Concernant l’application des recommandations SORT (niveau de preuve) à la rTMS (ici) dans le champs des addictions : Cette revue a sélectionné 70 articles sur lesquels ils ont appliqué les recommandations SORT (Strength of Recommendation Taxonomy guidelines) pour les classer en fonction du niveau de qualité de l’étude et donc du niveau de recommandation que l’on peut en attendre.
Substance | n études | Qualité | Recommandation | Efficacité |
Nicotine | 11 | 1 | B | 218/289 |
Alcool | 8 | 2 | B | 126/193 |
Cocaïne | 5 | 2 | B | 86/128 |
Hyperphagie | 7 | 3 | B | 134/169 |
Héroïne | 1 | 3 | C | / |
Metamphétamine | 2 | 3 | C | / |
Cannabis | 1 | 3 | C | / |
Jeu pathologique | 2 | 3 | C | / |
Le niveau de recommandation B consiste à dire qu’il existe un niveau de preuve basé sur des données limitées du fait du faible nombre d’études sur le sujet. Pour cette raison plus d’études et de série de cas sont nécessaires pour continuer d’étayer cette technique qui semble suffisamment prometteuse dans les addictions pour que la FDA ait déjà donné un agrément pour le traitement de l’addiction à la nicotine : https://www.medscape.com/viewarticle/936234
En mai 2022, une étude particulièrement intéressante à retenue notre attention récemment. L’équipe de Zhang et al. a publié dans Frontiers in Behavioral Neurosciences (Rang B, IF 3.5) une étude testant le protocole suivant : 10 sessions de HF 20Hz sur le CPFDL gauche (protocole adapté de Herremans et al., 2013, 2015; Ceccanti et al., 2015; Girardi et al., 2015) entre 80 et 110% du SMT (5 secondes on, 15 seconde off), 2000 pulses par session contre sham. 45 participants ont pu être répartis en 2 groupes (30 dans le groupe actif et 15 dans le groupe sham) et plusieurs évaluations ont été effectuées (EVA, questionnaires) notamment un dosage des Neurofilament Light Chain (NfL).

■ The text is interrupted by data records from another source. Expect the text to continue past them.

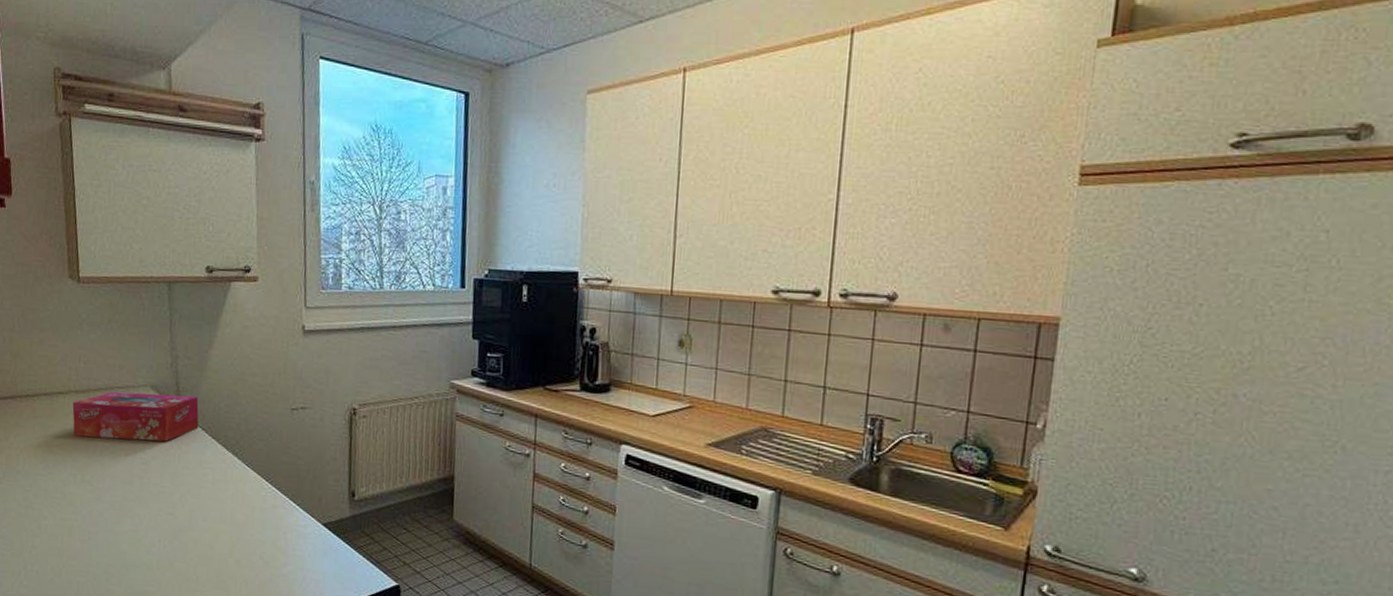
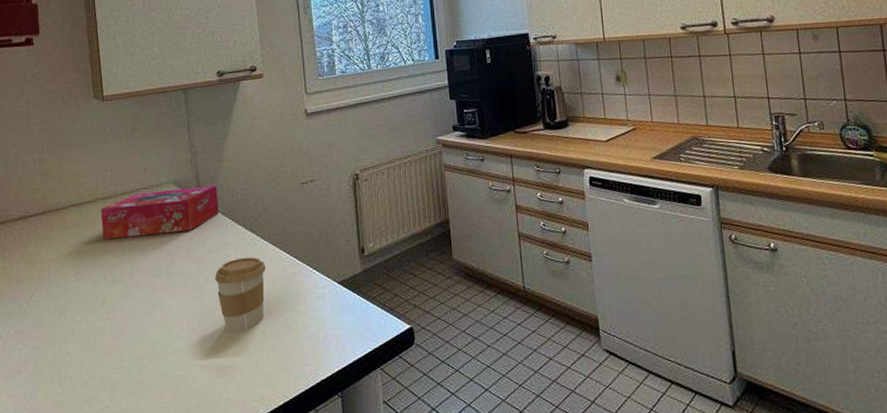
coffee cup: none [190,479,245,558] -> present [215,257,265,334]

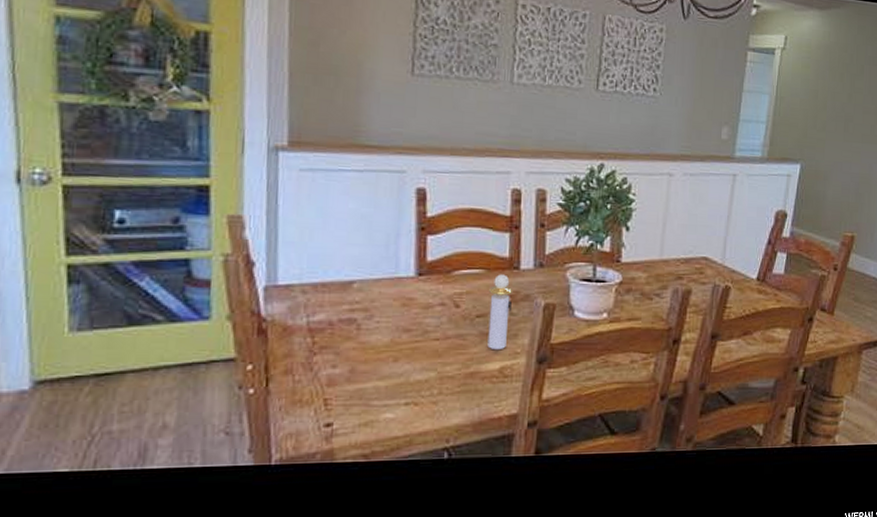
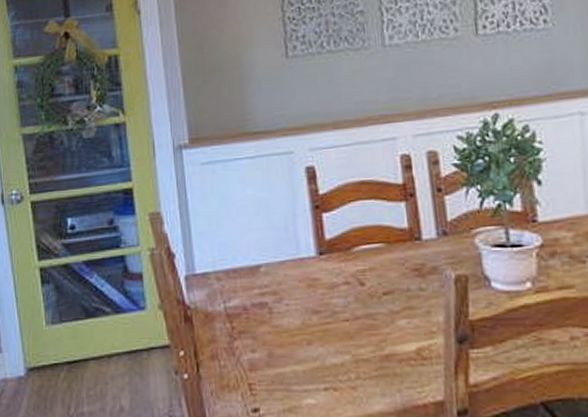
perfume bottle: present [487,274,514,349] -> none [392,247,420,329]

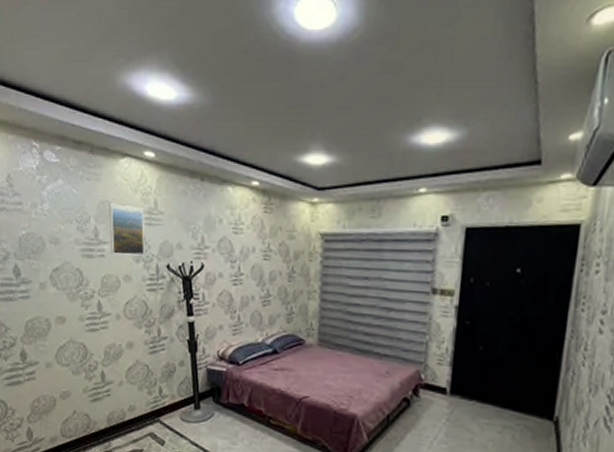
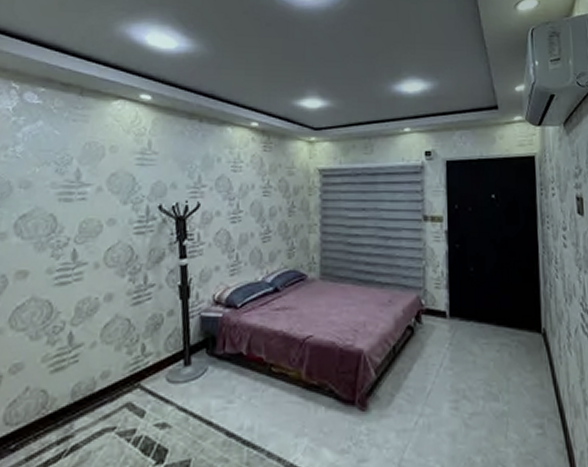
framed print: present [109,203,145,256] -> none [94,144,136,197]

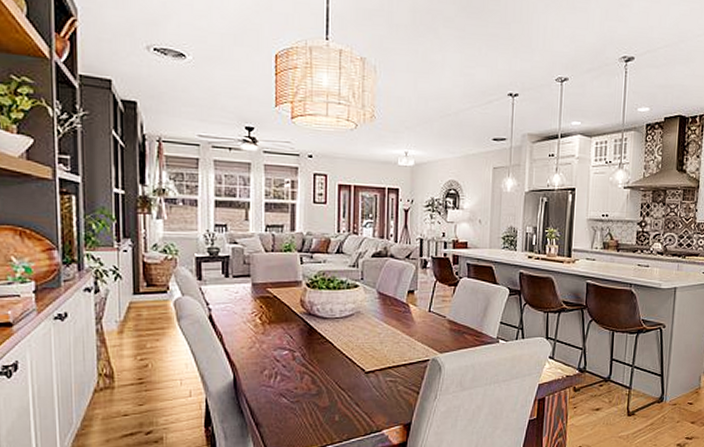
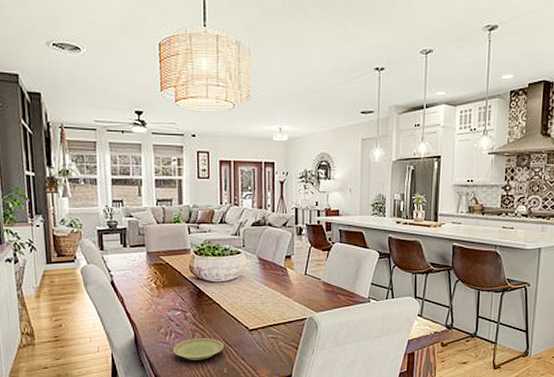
plate: none [277,381,336,406] -> present [172,338,224,360]

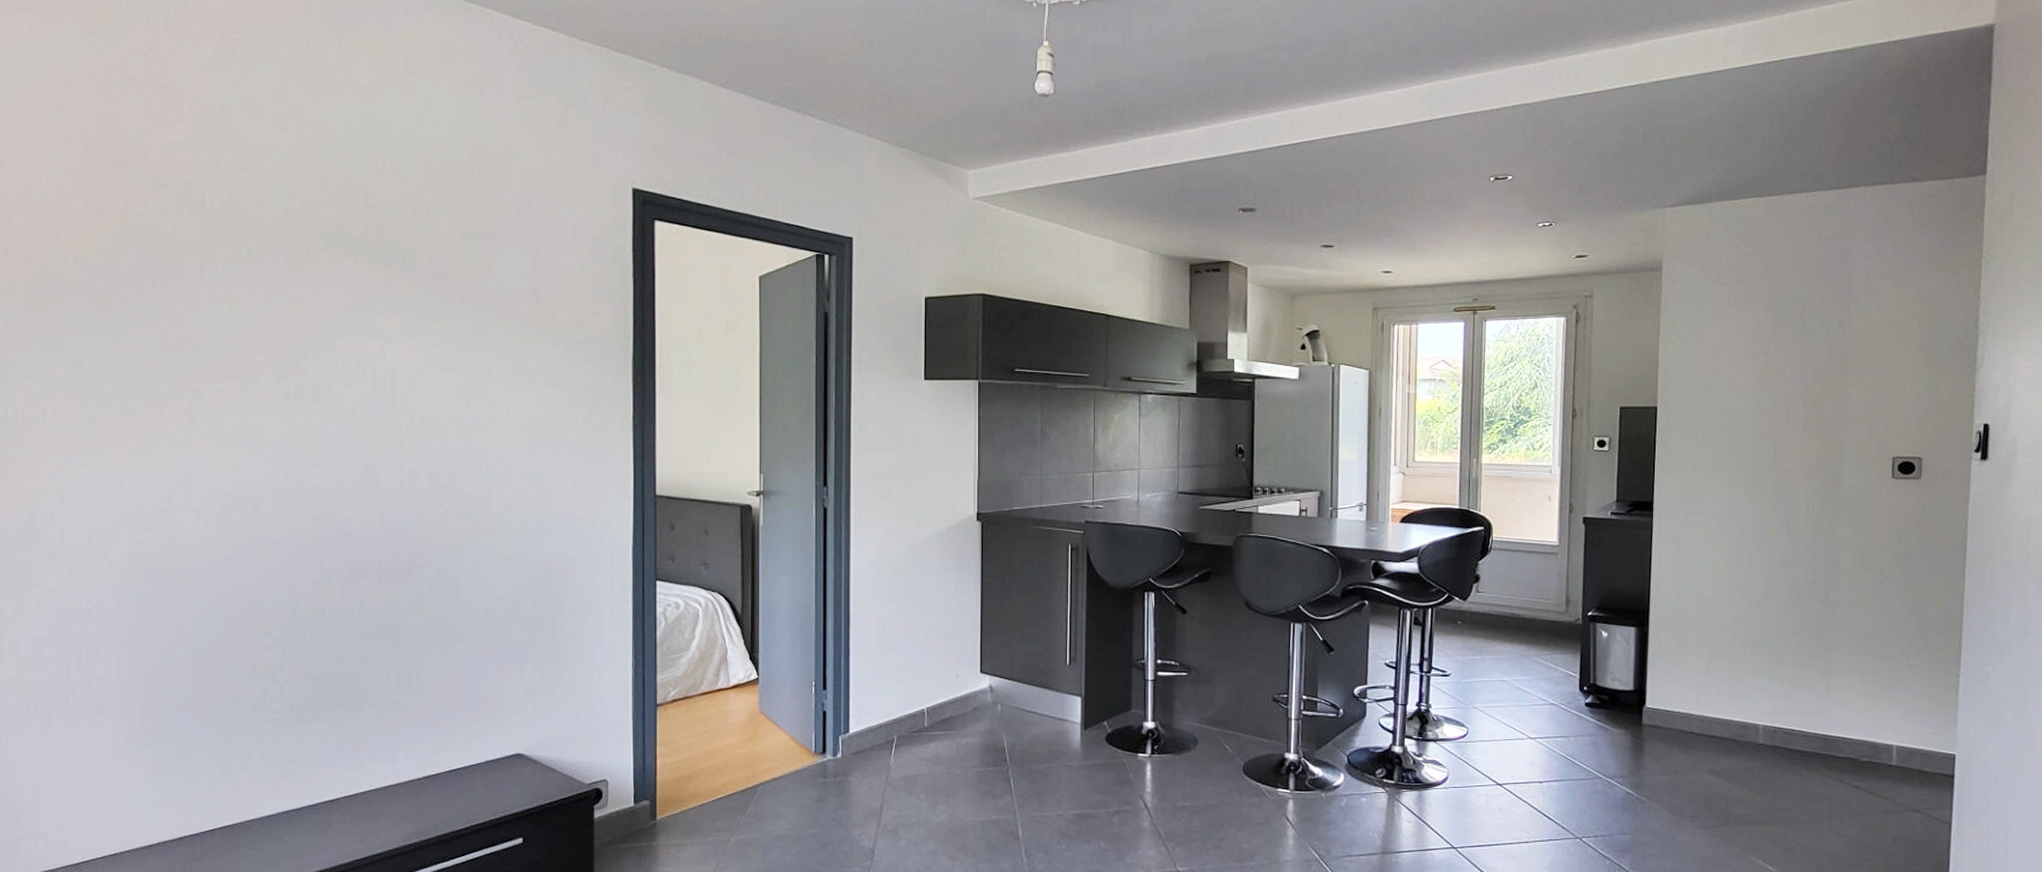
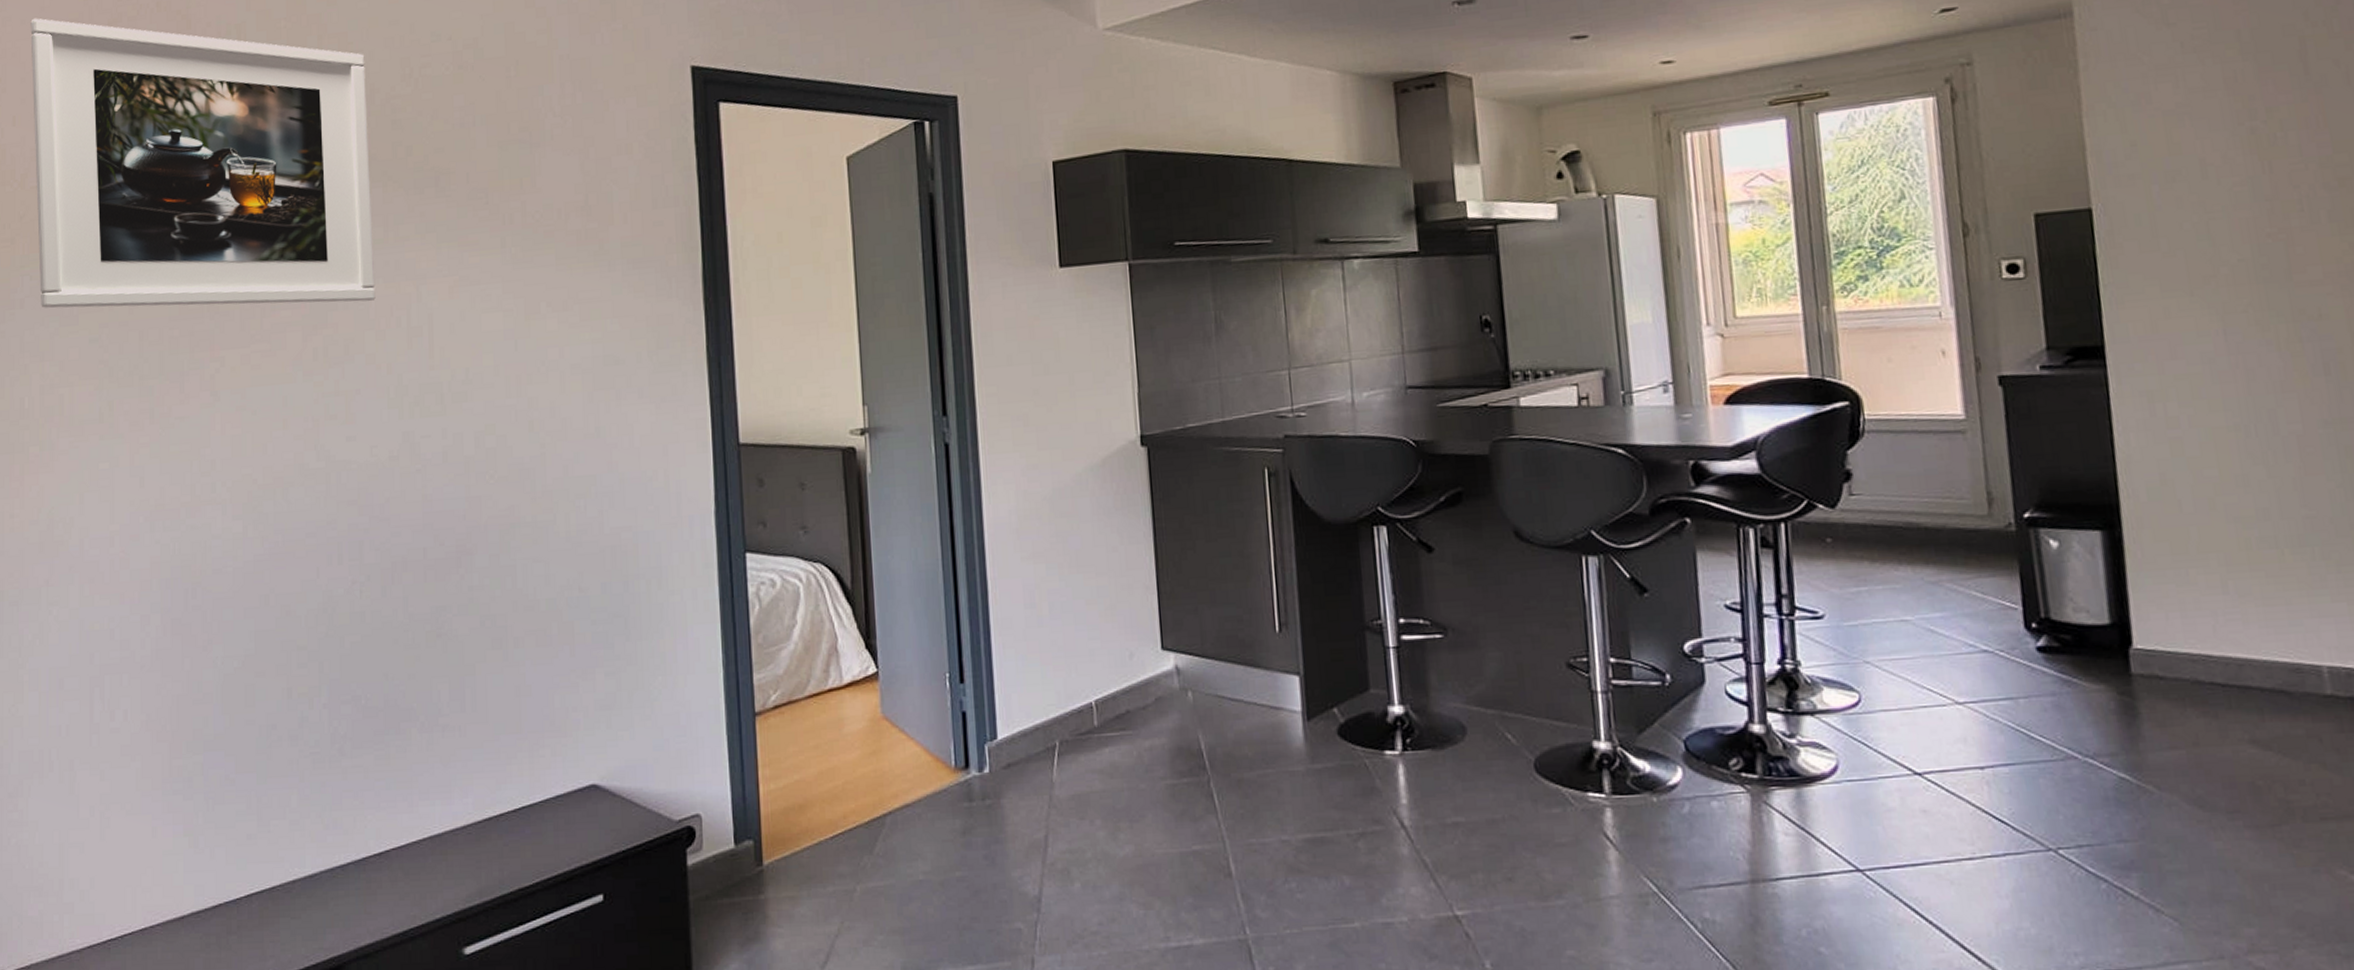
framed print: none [19,75,344,353] -> present [30,18,376,308]

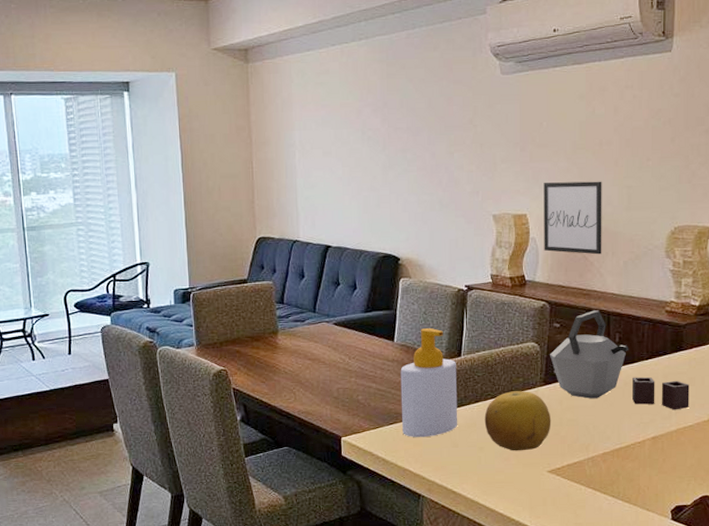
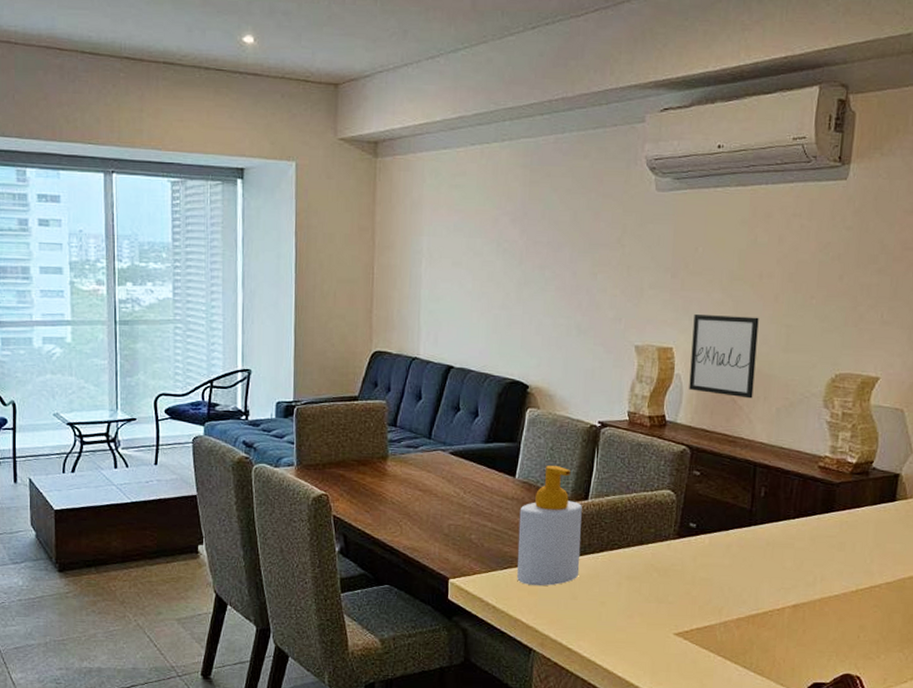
fruit: present [484,391,551,451] -> none [608,542,683,609]
kettle: present [550,310,690,410] -> none [687,459,839,577]

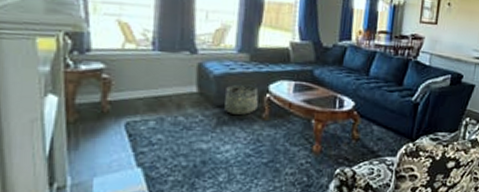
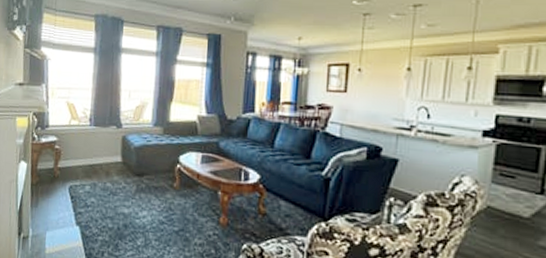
basket: present [225,84,259,115] -> none [142,155,171,184]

Les résultats sont positifs, avec notamment une nette amélioration statistiquement significative sur plusieurs plans dans le groupe actif :
- – Moins de jour de “heavy drinking”
– EVA craving diminuées
– Fonctionnement social amélioré
– NfL diminué
Cette étude encourageante permet de renforcer la possibilité d’envisager des protocoles HF 20Hz CPFDL gauche pour diminuer le craving et la consommation d’alcool chez les patients alcoolodépendants.